Article by David Marks
Salvia covers well over 900 species of plants. They range from tender bedding plants, the herb sage through to perennial flowering plants. This article covers the readily available perennial flowering plants.
The species in that group which we describe below include Salvia coccinea, Salvia involucrata, Salvia patens, Salvia microphylla, Salvia sylvestris and Salvia nemorosa. The most commonly cultivated is Salvia nemorosa, the variety ‘Caradonna’ in particular. Click here for a more complete list of salvias.
Salvia coccinea are sometimes called Scarlet or Texas Sage because of the colour of the flowers. However, many cultivars are other colours, mainly pink. They are classified as half hardy and will survive in a protected position down to, maybe, -5C (USDA hardiness zone 9). For this reason they are most frequently grown as an annual. Salvia coccinea originate from South America, probably Mexico.
They can be bought as potted plants and also are easy to grow from seed. Not as tolerant of soil conditions as many other salvias, their ideal conditions are:
- A slightly acidic soil although a neutral soil will also be OK for them.
- A light and well-drained soil such as sand or loam. They don’t do well in clay.
- They prefer moisture at the roots so hand-watering in warm, dry conditions will be required.
- They grow best in full sun.
Salvia coccinea grows to about 75cm (28in) high with a spread of 50cm (20in) although this varies slightly by cultivar. Flower colours also vary from deep red to palest pink.
The leaves are very similar to the herb we know simply as sage, rough to touch and scented especially when crushed. Unlike common sage, the leaves are shed in the winter and reappear next spring.
Our recommendation for a particular variety of Salvia coccinea is ‘Summer Jewel Pink’. A compact plant which produces lots of pink flowers from early June to late September.
Salvia Involucrata, often know as the Rosy-Leaf Sage, is a half hardy perennial which is really only suitable for growing in warmer parts of the UK. It is hardy down to -5C / 23F, does best when grown in full sun and in a sheltered position.
Pink flowers are produced starting in July through to October. Height is about 1.2m / 4ft with a spread of 1m / 3ft. Salvia Involucrata will tolerate both acid and alkaline soils but does prefer a light well soil – not really suited to clay soils.
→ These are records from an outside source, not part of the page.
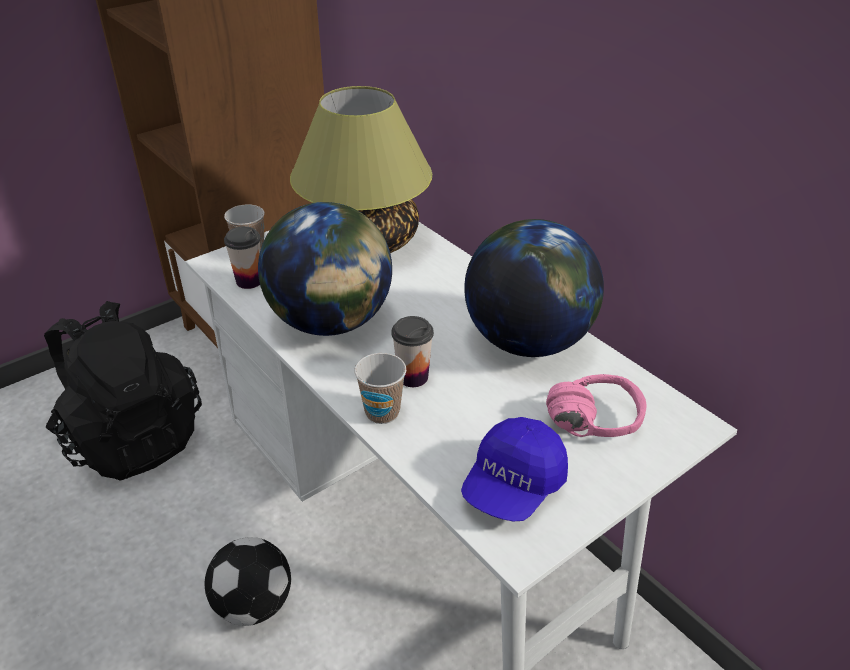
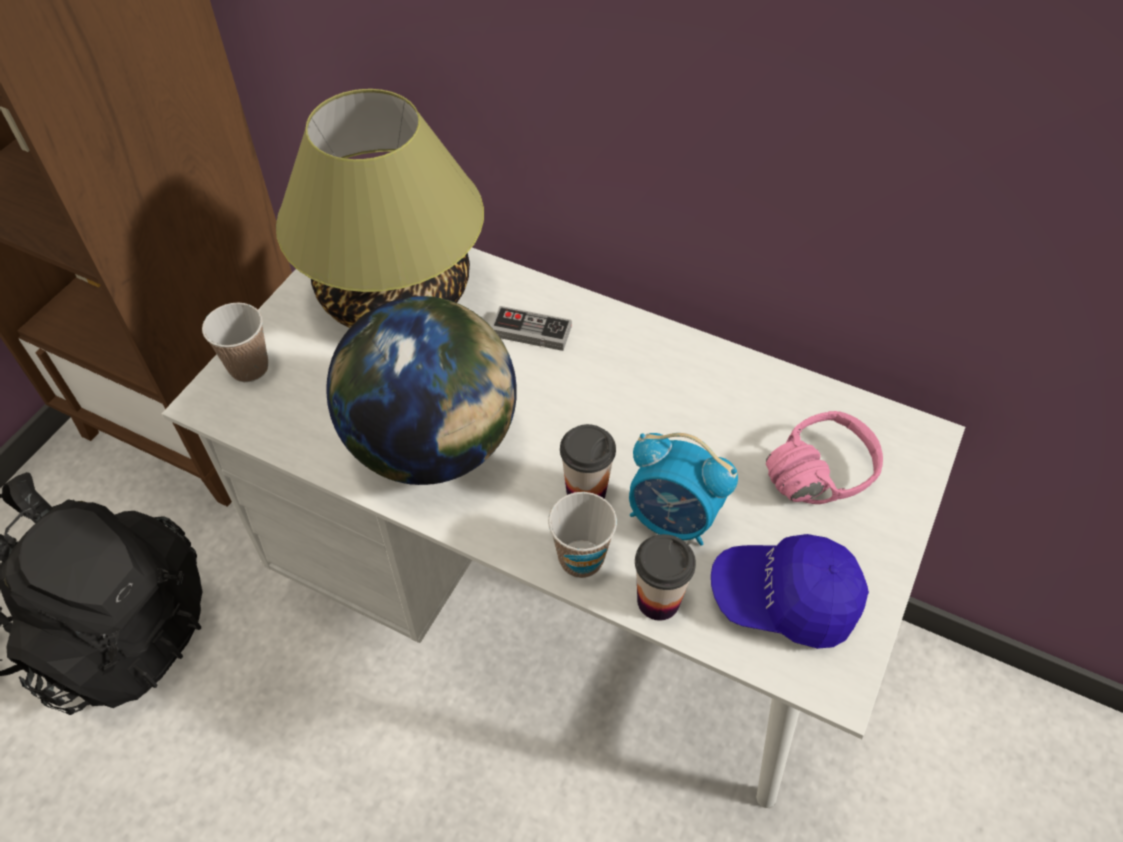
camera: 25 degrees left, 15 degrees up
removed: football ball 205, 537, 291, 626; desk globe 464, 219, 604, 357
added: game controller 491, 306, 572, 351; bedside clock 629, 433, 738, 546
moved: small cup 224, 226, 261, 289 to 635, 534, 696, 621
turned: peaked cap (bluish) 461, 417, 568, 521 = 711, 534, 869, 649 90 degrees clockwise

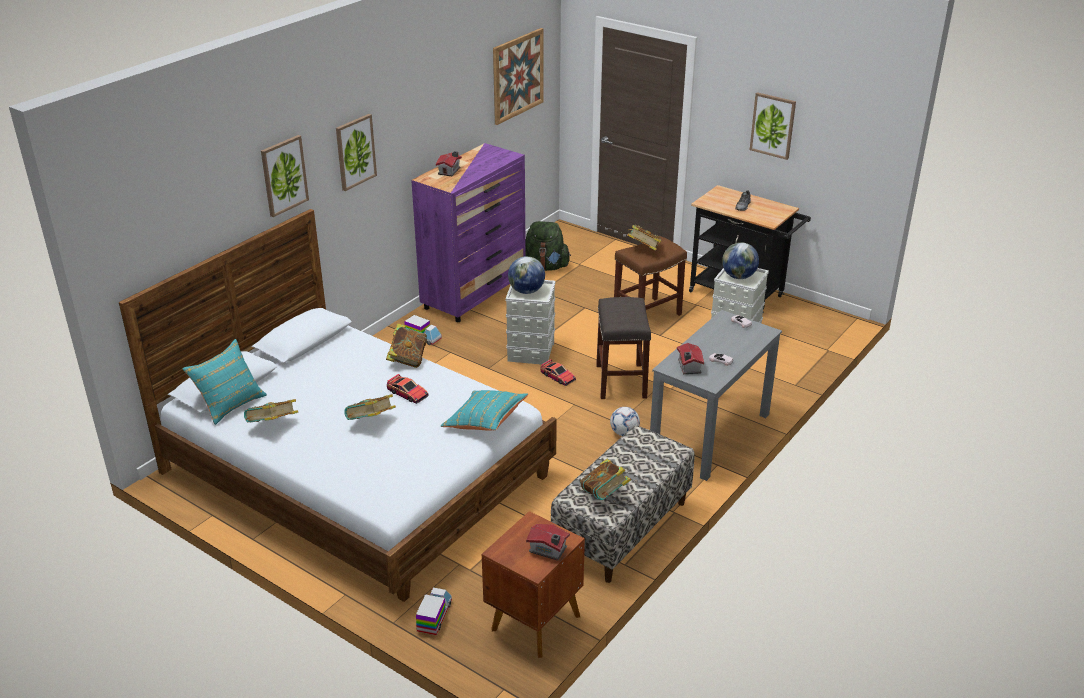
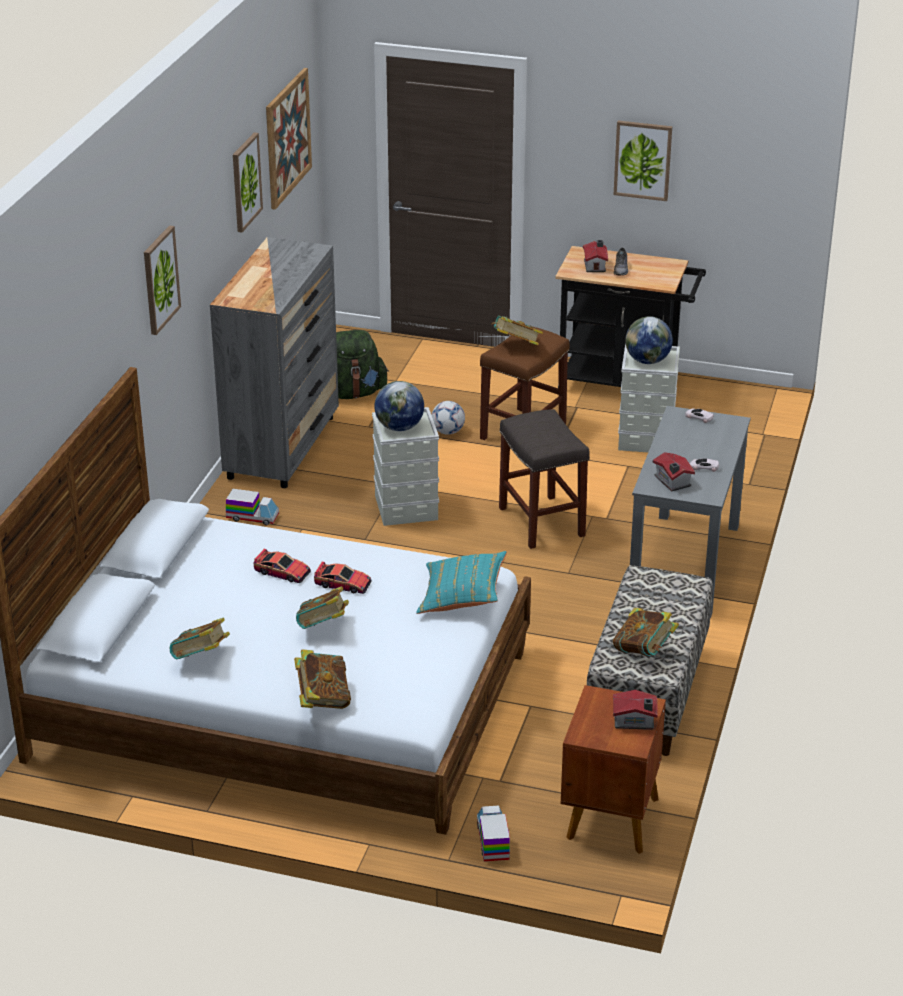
camera: 20 degrees left, 0 degrees up
removed: cushion (blue-green) 182, 339, 267, 425
moved: wall picture 261, 135, 309, 217 to 233, 132, 263, 232; book 386, 323, 427, 368 to 294, 649, 351, 709; model house 436, 151, 462, 176 to 583, 240, 608, 272; model car 541, 359, 576, 386 to 254, 549, 311, 583; football ball 610, 407, 640, 436 to 432, 401, 465, 435
recoloured: drawer chest (purplish) 411, 143, 526, 322 to drawer chest (greyish) 210, 237, 339, 488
Our recommendation for a specific variety would be Salvia involucrata ‘Boutin’. The flowers are deep pink and the stems support themselves.
Salvia Macrophylla, often known as Baby Sage, is hardier compared to the some other salvia species. It will stand temperatures down to -10C / 14F making it suitable for most parts of the UK. It is also an evergreen although the foliage looks at its best in spring, summer and.
The prefer a full sun position which is sheltered from strong winds. It will grow to a height of about 1m / 3ft with a similar spread. The leaves are green and aromatic. The grow on all soils well (acidic and alkaline) but struggle on clay soils.
Flowers depend on the variety but they are normally red, pink or white appearing from June to October.
Salvia nemorosa, sometimes know as Balkan Clary, is possibly the most commonly cultivated of all the salvias. They are fully hardy down to -20C / -4F so can be grown
Most varieties are compact reaching a height and spread of about 0.5m / 18in. Masses of flowers appear from June to November, and the leaves are aromatic when crushed.
Salvia nemorosa ‘Ostfriesland’
Salvia sylvestris is an extremely hardy perennial which can be grown. Violet blue flowers appear in early June and last through to late July. The stems are almost black an the leaves are fragrant especially when crushed. Expect it to grow to around 70cm / 2ft tall with a spread of 45cm / 18in.
This perennial is not only very low maintenance but it also attracts bees and butterflies. It was the Perennial Plant of the Year in 1997.
In practice only a few varieties of Salvia sylvestris are readily available, Salvia sylvestris ‘May Night’ (also called ‘Mainacht’) is one of the best and has been given an Award of Garden Merit (AGM) by the Royal Horticultural Society.
It grows best in full sun or dappled shade. They prefer a light, well drained soil such as chalk, loam or sand. Clay soils dug over with lots of organic matter are also fine. They withstand drought conditions better than most plants and shrubs.